Mist had no idea whether it was magic or not, he suspected that it was not.  But he could feel his temper rising.  And all of a sudden, Mist looked Stu in the eye and the hauled back and kicked him right in the shin!  Stu doubled over grabbing his leg and dropped the coin into the mud.  Quick as a flash, Mist swooped down, grabbed the coin in a handful of mud and took off running.  Stu finished hopping around on one leg, looked to his pack of three friends and yelled “Get him!” 
So much for being friends.
Mist ran like he had never run before!  The problem was, he had no idea where to go.  He barreled down toward River Street and took a hard left beside the butcher shop.  He couldn’t help but think of the dead meat hanging in the store as he heard the boots and shouts of the boys closing in behind him.  His eyes searched frantically for some place to go.  Just as he decided to turn up the alley, he heard the boys turn the corner.  They had probably seen him.  He darted up the alley anyway.  Maybe there would be some place to hide.  Boxes and crates lined the alley and Mist frantically tried to size each one up.  Would he be able to fit in one of those?  The voices of Stu and his buddies were getting louder.  As Mist darted around a stack of crates, his worst nightmare came true; a dead end.  There has nowhere to go.  And judging from the smell of the place, he was just behind the fish cannery.  The smell of the rotting fish made his eyes water.  Just as he slowed down, he came around one final chimney stack.  There on the right, was  a door.  And above the door was a sign reading “Toys etc.”  A toy store in the alley?  That is odd.  But the voices behind him sounded angry and close.  He opened the door and stepped into the dark room.

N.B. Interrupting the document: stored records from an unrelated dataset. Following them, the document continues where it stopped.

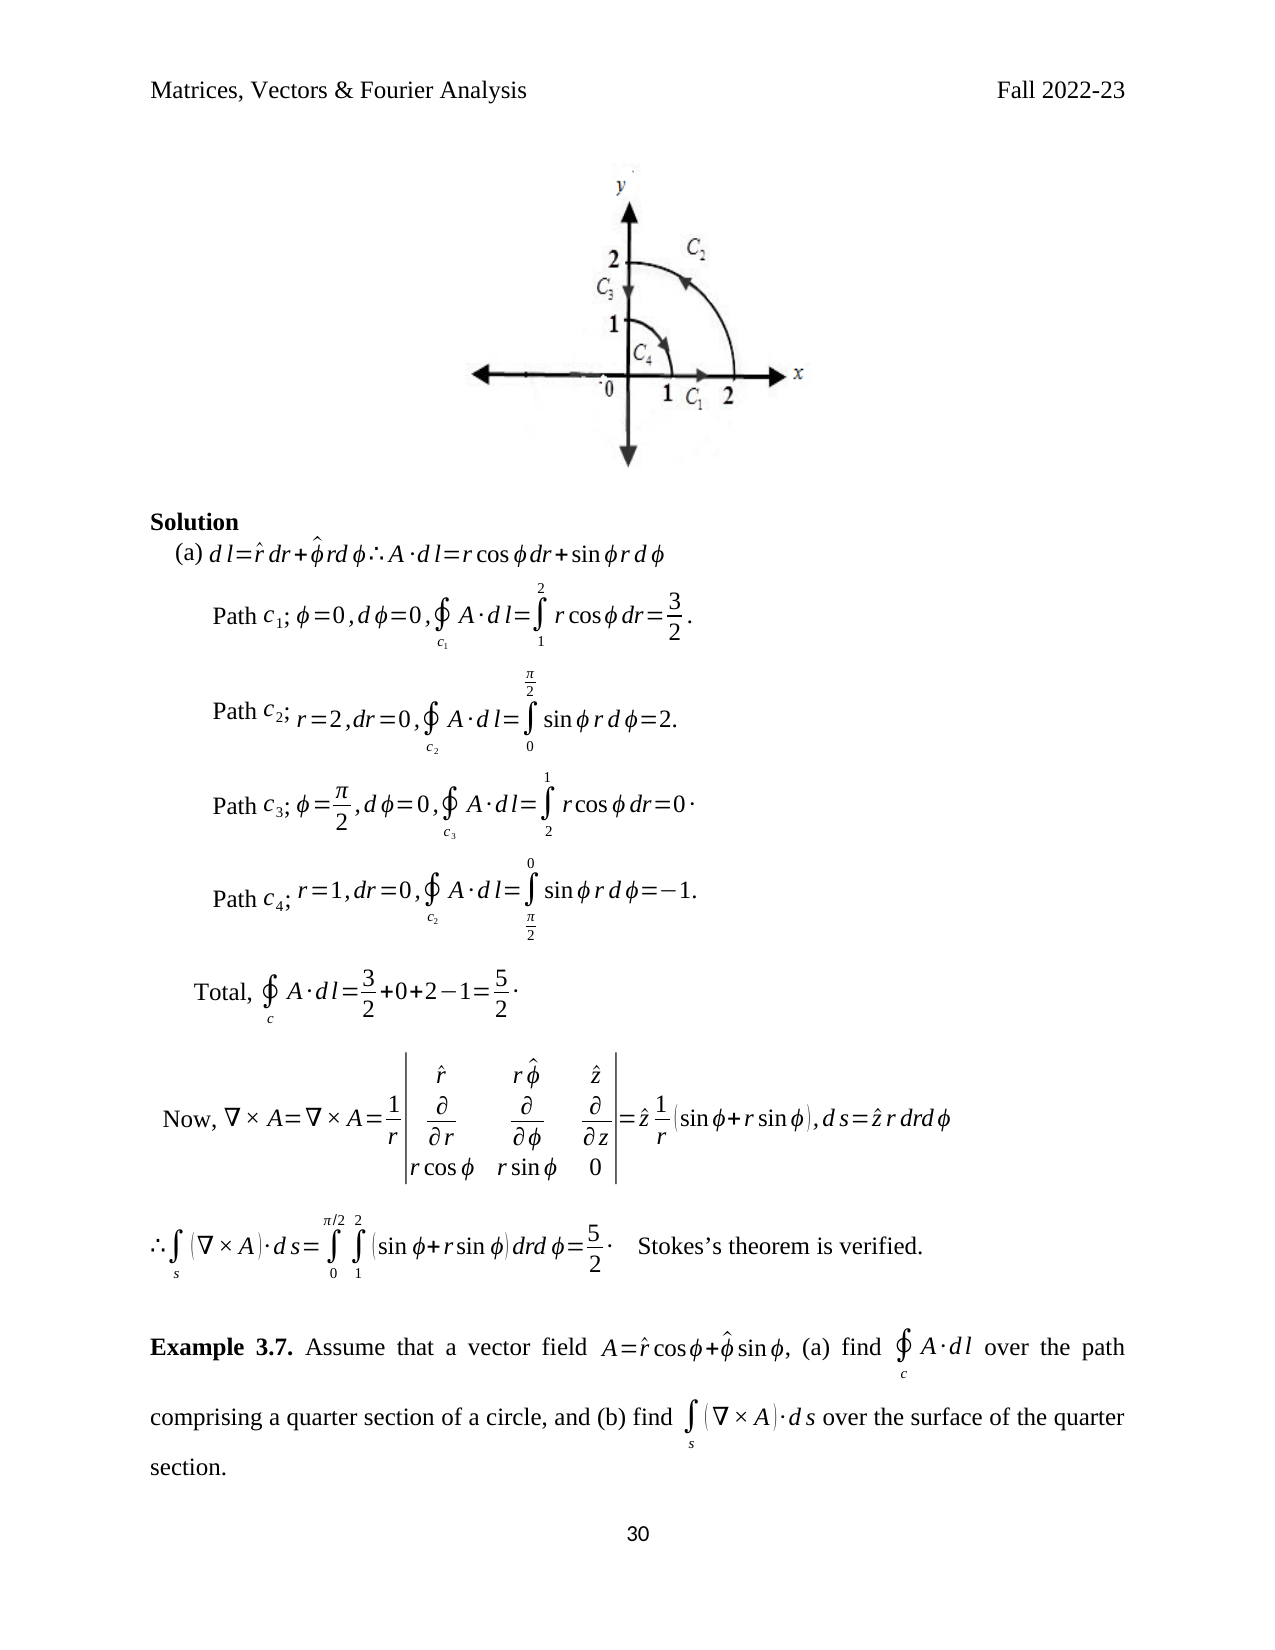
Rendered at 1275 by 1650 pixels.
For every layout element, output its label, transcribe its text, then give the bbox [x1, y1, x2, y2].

text Path ; [150, 579, 1125, 652]
text (a) [150, 536, 1125, 567]
text Example 3.7. Assume that a vector field , (a) find over the path comprising a quarter section of a circle, and (b) find over the surface of the quarter section. [150, 1311, 1125, 1481]
text Path ; [150, 769, 1125, 842]
text Total, [150, 956, 1125, 1027]
text Path ; [150, 665, 1125, 756]
text Solution [150, 507, 1125, 536]
text Stokes’s theorem is verified. [150, 1211, 1125, 1282]
picture [463, 150, 812, 479]
text Now, [150, 1052, 1125, 1186]
text Path ; [150, 854, 1125, 944]
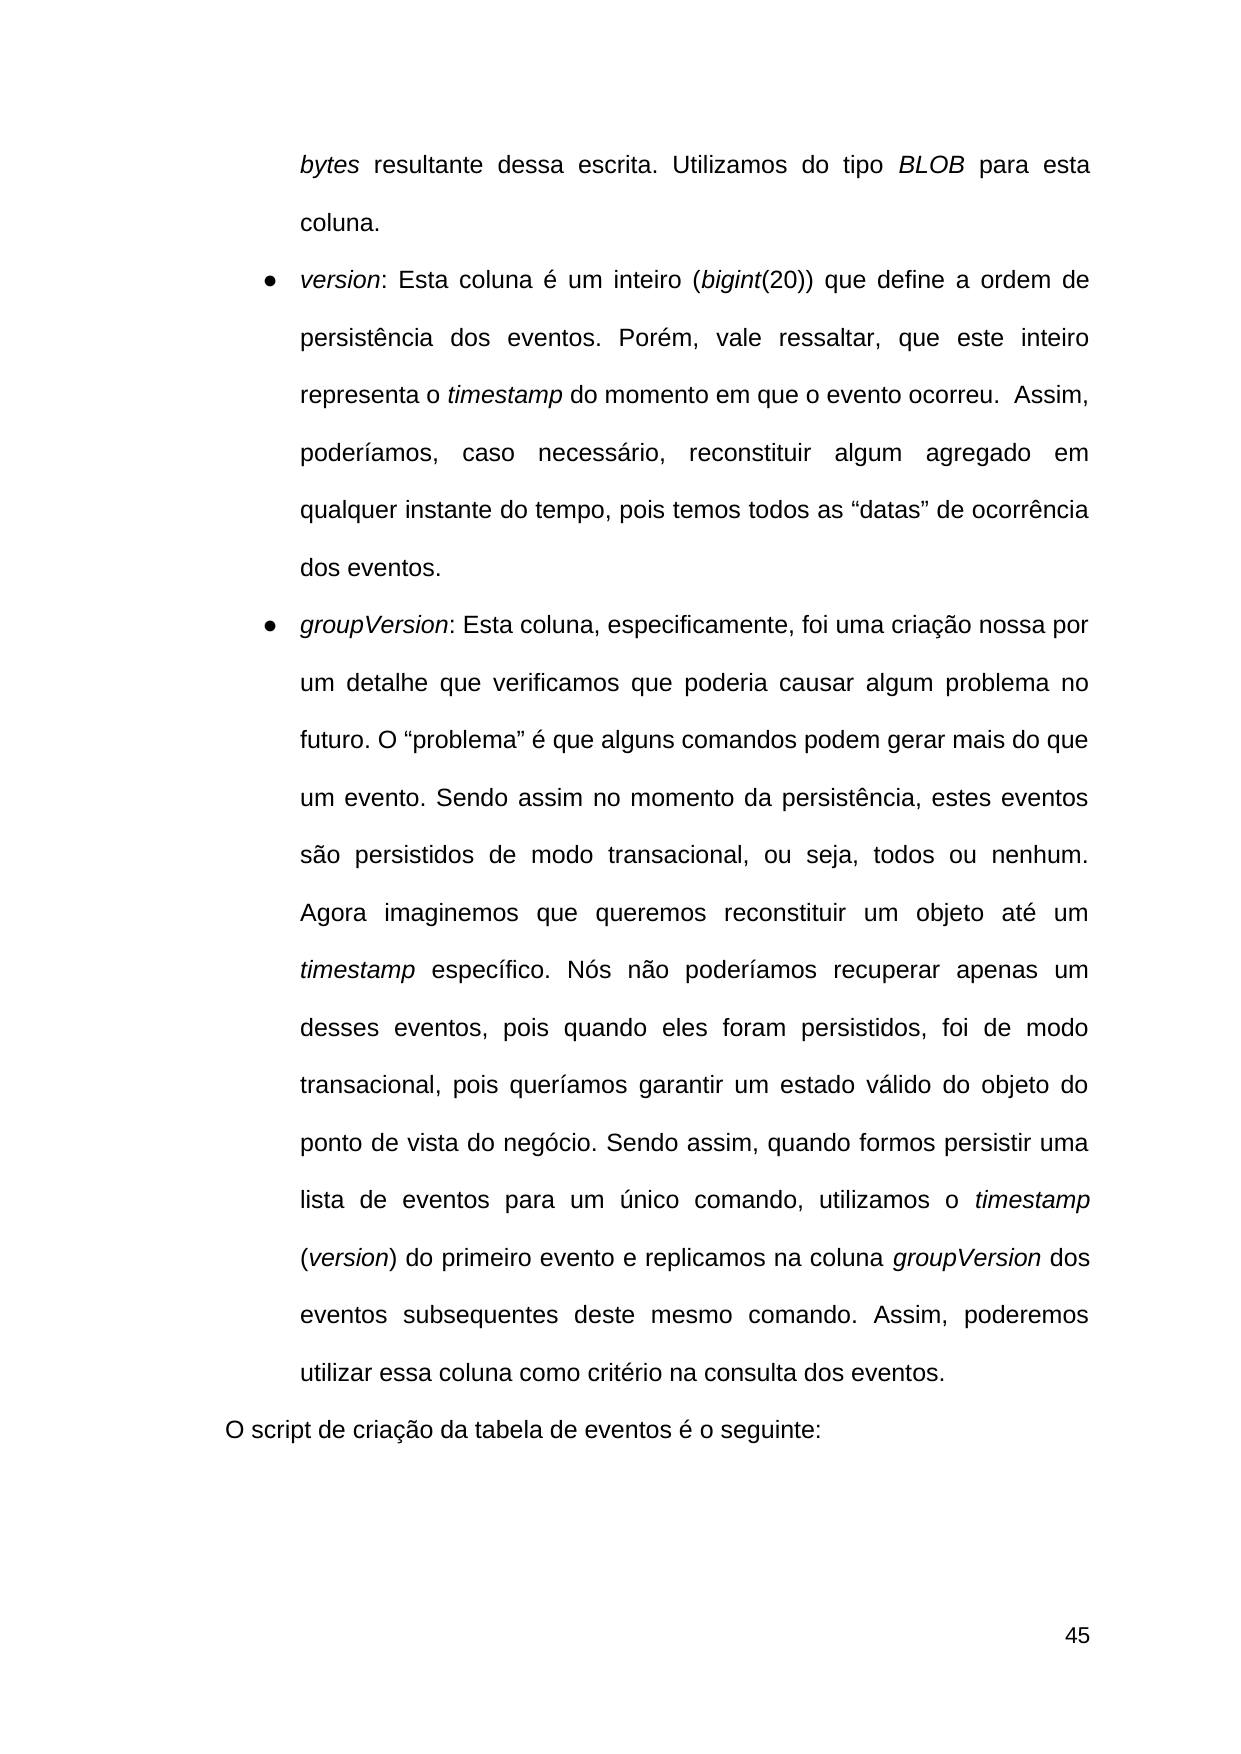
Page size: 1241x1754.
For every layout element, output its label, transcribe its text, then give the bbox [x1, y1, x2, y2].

Mist blinked, trying to help his eyes adjust to the dim lighting.  It was a tiny room.  There was a single glass counter along the back wall with a narrow doorway leading into the back.  A dark blue curtain covered the door with dust collecting all along the top.  Should I run through there?  Just as the thought entered his mind, the curtain moved and a figure filled the doorway.  Mist spun around as he heard Stu’s voice, “He couldn’t have gone far.”
Mist backed up against the wall, bumping into a shelf full of wind-up tin toys.  Many of the toys tipped over, sending a clatter of noise as clowns and monkeys with cymbals crashed to the floor.  Mist held his breath as he saw Stu’s shadow move over the window to the store.
“What’s going on out here?” boomed the voice of the shop owner.
Mist closed his eyes.  He was trapped.